It is known, that antigradient $-\nabla f (x_0)$ is the direction of the steepest descent of the function $f(x)$ at point $x_0$. However, we can introduce another concept for choosing the best direction of function decreasing.

Given $f(x)$ and a point $x_0$. Define $B_\varepsilon(x_0) = \{x \in \mathbb{R}^n : d(x, x_0) = \varepsilon^2 \}$ as the set of points with distance $\varepsilon$ to $x_0$. Here we presume the existence of a distance function $d(x, x_0)$.

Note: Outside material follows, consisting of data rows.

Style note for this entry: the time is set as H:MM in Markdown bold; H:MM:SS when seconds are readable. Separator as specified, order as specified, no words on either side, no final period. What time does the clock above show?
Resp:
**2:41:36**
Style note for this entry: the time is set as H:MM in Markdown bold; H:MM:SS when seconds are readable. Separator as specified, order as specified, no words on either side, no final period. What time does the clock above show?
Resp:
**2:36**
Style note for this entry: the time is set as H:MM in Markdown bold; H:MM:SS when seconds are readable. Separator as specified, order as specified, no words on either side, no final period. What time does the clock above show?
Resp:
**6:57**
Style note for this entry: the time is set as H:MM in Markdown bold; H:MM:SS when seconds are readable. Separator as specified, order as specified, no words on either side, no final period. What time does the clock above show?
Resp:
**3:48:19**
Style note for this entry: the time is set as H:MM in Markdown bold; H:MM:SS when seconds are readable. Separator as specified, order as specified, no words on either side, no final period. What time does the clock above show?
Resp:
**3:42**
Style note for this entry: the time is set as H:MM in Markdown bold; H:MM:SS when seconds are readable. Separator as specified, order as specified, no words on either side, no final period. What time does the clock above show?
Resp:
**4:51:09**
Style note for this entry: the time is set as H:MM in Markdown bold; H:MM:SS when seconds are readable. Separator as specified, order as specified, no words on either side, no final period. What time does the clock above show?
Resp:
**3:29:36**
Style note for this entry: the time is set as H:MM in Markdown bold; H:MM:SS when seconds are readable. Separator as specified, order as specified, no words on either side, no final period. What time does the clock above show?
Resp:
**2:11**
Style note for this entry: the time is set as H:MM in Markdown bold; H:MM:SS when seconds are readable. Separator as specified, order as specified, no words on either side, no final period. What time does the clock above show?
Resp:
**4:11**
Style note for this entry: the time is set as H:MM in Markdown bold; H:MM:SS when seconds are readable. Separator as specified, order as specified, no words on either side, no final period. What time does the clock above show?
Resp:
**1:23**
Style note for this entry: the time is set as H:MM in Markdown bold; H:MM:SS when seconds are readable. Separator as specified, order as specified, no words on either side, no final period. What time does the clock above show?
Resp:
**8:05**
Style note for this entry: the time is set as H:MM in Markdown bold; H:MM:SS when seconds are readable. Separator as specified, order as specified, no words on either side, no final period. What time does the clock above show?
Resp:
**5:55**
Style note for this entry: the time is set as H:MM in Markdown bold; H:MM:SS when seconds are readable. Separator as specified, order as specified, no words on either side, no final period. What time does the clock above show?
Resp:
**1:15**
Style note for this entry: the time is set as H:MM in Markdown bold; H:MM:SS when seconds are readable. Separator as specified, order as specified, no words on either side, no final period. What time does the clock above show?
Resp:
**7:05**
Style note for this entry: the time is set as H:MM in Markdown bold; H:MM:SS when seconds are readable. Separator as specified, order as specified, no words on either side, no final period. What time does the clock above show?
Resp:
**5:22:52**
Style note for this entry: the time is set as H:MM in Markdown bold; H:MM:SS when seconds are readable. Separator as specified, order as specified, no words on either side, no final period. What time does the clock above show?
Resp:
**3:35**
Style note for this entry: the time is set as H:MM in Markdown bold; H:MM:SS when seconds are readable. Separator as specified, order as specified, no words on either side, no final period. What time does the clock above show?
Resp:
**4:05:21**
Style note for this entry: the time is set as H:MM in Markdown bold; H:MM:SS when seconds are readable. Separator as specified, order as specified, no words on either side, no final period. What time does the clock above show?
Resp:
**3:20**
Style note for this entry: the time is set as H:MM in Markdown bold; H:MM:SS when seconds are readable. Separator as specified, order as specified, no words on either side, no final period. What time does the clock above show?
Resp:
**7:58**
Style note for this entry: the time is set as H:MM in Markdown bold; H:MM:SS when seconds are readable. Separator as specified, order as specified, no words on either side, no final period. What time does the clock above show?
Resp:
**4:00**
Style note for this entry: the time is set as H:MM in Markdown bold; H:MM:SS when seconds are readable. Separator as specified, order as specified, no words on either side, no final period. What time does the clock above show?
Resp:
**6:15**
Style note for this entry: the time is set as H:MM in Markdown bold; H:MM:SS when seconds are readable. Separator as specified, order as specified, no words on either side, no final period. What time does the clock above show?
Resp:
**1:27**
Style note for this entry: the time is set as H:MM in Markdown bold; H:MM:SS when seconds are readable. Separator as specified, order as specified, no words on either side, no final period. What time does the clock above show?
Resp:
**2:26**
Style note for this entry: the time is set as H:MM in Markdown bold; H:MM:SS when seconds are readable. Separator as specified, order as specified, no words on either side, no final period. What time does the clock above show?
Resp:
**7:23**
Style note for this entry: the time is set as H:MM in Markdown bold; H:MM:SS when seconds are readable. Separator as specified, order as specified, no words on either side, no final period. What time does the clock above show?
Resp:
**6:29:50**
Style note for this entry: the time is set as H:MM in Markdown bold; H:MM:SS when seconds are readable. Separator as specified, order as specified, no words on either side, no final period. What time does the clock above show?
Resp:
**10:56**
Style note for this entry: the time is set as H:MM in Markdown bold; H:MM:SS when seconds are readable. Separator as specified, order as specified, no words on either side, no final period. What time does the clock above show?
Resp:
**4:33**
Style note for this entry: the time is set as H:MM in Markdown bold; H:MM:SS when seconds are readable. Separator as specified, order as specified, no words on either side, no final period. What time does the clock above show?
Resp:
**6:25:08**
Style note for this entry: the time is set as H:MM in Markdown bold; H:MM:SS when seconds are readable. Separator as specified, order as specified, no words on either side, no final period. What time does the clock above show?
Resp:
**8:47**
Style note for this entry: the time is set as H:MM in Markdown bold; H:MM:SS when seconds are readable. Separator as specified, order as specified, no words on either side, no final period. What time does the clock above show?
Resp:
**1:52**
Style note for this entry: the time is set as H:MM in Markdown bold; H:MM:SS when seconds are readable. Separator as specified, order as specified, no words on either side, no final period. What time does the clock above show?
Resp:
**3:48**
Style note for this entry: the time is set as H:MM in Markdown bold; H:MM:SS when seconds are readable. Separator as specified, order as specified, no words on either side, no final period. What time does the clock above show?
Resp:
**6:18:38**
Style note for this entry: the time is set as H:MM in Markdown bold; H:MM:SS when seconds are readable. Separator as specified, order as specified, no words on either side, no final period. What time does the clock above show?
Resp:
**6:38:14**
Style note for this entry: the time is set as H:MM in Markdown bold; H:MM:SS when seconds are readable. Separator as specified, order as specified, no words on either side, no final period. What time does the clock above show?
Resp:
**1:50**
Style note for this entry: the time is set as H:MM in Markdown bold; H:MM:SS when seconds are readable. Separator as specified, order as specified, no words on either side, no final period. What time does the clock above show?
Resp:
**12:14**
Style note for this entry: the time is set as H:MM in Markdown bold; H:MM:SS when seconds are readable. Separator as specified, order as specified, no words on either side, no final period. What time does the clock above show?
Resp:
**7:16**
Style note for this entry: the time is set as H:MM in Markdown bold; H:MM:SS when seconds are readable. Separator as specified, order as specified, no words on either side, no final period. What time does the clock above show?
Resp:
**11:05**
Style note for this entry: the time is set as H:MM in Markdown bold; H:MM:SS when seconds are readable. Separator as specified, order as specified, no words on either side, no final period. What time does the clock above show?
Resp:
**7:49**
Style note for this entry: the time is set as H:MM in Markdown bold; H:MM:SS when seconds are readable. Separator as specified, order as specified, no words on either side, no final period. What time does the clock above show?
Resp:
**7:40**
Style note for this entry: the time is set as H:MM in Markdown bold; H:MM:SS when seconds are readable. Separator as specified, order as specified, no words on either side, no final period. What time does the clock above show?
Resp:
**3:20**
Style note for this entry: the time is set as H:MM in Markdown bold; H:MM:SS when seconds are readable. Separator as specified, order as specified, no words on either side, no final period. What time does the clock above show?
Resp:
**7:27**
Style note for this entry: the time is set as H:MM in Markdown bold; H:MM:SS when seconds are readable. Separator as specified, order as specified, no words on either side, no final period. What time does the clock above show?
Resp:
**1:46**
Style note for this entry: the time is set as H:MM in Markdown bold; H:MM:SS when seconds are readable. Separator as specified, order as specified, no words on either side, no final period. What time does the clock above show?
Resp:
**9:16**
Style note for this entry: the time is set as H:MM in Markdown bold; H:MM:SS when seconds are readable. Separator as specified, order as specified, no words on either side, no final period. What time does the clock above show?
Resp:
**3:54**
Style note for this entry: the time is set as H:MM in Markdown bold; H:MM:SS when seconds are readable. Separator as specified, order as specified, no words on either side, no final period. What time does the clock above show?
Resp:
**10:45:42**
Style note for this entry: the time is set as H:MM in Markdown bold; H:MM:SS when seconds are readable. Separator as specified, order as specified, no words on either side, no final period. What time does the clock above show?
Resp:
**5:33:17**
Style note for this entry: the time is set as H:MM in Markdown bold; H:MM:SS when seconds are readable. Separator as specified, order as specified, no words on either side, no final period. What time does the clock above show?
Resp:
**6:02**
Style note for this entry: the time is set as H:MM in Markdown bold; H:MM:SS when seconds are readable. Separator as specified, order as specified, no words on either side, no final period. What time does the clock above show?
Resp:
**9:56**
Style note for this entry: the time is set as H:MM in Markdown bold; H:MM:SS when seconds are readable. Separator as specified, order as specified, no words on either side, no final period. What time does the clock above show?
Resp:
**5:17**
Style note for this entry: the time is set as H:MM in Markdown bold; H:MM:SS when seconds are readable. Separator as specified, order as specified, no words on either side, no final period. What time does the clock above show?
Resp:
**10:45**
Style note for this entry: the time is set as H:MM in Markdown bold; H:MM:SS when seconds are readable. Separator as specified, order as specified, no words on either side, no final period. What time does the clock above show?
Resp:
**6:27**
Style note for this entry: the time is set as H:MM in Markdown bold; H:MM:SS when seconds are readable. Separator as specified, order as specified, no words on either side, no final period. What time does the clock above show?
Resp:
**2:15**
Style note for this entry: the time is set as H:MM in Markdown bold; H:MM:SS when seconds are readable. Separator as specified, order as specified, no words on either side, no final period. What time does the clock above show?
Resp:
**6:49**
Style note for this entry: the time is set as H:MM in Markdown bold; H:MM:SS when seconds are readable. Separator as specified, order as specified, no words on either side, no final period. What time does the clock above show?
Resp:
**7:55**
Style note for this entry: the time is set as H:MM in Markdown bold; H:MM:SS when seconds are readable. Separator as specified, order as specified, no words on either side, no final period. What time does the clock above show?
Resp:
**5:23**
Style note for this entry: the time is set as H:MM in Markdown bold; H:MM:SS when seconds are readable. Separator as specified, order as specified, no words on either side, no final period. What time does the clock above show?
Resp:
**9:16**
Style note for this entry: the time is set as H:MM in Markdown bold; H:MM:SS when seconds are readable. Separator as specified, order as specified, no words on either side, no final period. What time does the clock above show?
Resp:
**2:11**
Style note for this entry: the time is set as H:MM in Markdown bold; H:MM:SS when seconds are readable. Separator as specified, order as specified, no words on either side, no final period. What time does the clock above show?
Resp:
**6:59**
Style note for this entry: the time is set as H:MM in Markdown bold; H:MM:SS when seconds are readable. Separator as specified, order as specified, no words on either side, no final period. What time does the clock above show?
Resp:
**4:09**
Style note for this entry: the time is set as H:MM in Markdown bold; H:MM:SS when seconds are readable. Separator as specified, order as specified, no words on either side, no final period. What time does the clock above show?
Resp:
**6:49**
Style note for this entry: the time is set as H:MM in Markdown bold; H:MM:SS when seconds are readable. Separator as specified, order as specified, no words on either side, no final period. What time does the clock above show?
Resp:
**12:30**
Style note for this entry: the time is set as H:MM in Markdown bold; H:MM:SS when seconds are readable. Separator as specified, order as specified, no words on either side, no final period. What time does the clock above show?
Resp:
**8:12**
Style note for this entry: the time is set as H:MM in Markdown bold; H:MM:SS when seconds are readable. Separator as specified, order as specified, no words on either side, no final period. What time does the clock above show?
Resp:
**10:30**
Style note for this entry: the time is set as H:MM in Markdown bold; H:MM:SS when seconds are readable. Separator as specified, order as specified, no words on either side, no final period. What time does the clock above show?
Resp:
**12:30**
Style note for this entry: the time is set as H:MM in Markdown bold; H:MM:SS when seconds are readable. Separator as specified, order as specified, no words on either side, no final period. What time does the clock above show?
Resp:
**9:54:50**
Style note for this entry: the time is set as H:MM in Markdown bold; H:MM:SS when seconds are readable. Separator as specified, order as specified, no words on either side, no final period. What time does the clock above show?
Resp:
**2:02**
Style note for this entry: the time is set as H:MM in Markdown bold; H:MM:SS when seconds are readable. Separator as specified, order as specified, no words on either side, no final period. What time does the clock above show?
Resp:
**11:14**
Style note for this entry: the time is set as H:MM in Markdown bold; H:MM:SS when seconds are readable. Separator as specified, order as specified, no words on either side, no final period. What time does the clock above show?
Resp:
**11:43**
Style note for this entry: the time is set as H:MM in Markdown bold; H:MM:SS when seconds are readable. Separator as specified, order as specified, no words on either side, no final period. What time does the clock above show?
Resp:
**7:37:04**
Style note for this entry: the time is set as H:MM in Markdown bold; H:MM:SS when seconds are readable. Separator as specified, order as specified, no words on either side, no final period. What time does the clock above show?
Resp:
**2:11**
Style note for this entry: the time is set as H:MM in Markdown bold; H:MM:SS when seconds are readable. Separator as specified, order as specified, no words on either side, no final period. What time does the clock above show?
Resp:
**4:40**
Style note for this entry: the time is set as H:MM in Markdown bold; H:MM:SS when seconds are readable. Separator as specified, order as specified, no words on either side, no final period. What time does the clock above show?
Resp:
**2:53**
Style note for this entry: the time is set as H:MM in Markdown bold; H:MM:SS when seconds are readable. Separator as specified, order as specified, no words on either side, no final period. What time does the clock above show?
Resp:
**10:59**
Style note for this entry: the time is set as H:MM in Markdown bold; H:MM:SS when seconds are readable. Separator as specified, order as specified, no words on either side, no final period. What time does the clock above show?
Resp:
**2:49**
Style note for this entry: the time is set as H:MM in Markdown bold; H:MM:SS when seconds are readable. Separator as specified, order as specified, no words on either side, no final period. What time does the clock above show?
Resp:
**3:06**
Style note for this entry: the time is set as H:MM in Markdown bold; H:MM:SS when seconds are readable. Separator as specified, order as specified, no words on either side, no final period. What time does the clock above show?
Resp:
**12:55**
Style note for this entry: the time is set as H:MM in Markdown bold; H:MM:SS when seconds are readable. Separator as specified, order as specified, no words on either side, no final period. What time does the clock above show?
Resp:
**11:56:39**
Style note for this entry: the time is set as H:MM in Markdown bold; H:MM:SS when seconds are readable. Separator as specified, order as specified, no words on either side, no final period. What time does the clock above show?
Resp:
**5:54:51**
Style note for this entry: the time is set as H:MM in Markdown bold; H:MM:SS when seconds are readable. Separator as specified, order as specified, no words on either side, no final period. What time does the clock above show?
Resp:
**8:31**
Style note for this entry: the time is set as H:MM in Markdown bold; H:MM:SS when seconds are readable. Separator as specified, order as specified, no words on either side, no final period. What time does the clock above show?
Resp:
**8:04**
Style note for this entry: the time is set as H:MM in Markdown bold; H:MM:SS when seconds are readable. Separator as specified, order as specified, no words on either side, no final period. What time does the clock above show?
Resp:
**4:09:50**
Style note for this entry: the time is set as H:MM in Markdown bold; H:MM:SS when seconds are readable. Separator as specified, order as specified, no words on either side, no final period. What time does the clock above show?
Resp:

$x^* = \text{arg}\min_{x \in B_\varepsilon(x_0)} f(x)$

Than, we can define another steepest descent direction in terms of minimizer of function on a sphere:

$s = \lim_{\varepsilon \to 0} \frac{x^* - x_0}{\varepsilon}$

Let us assume that the distance is defined locally by some metric $A$:

$d(x, x_0) = (x-x_0)^\top A (x-x_0)$

Let us also consider first order Taylor approximation of a function $f(x)$ near the point $x_0$:

$\tag{A1} f(x_0 + \delta x) \approx f(x_0) + \nabla f(x_0)^\top \delta x$

Now we can explicitly pose a problem of finding $s$, as it was stated above.

$\begin{split} &\min_{\delta x \in \mathbb{R^n}} f(x_0 + \delta x) \\ \text{s.t.}\;& \delta x^\top A \delta x = \varepsilon^2 \end{split}$

Using $\text{(A1)}$ it can be written as:

$\begin{split} &\min_{\delta x \in \mathbb{R^n}} \nabla f(x_0)^\top \delta x \\ \text{s.t.}\;& \delta x^\top A \delta x = \varepsilon^2 \end{split}$

Using Lagrange multipliers method, we can easily conclude, that the answer is:

$\delta x = - \frac{2 \varepsilon^2}{\nabla f (x_0)^\top A^{-1} \nabla f (x_0)} A^{-1} \nabla f$

Which means, that new direction of steepest descent is nothing else, but $A^{-1} \nabla f(x_0)$.

Indeed, if the space is isotropic and $A = I$, we immediately have gradient descent formula, while Newton method uses local Hessian as a metric matrix.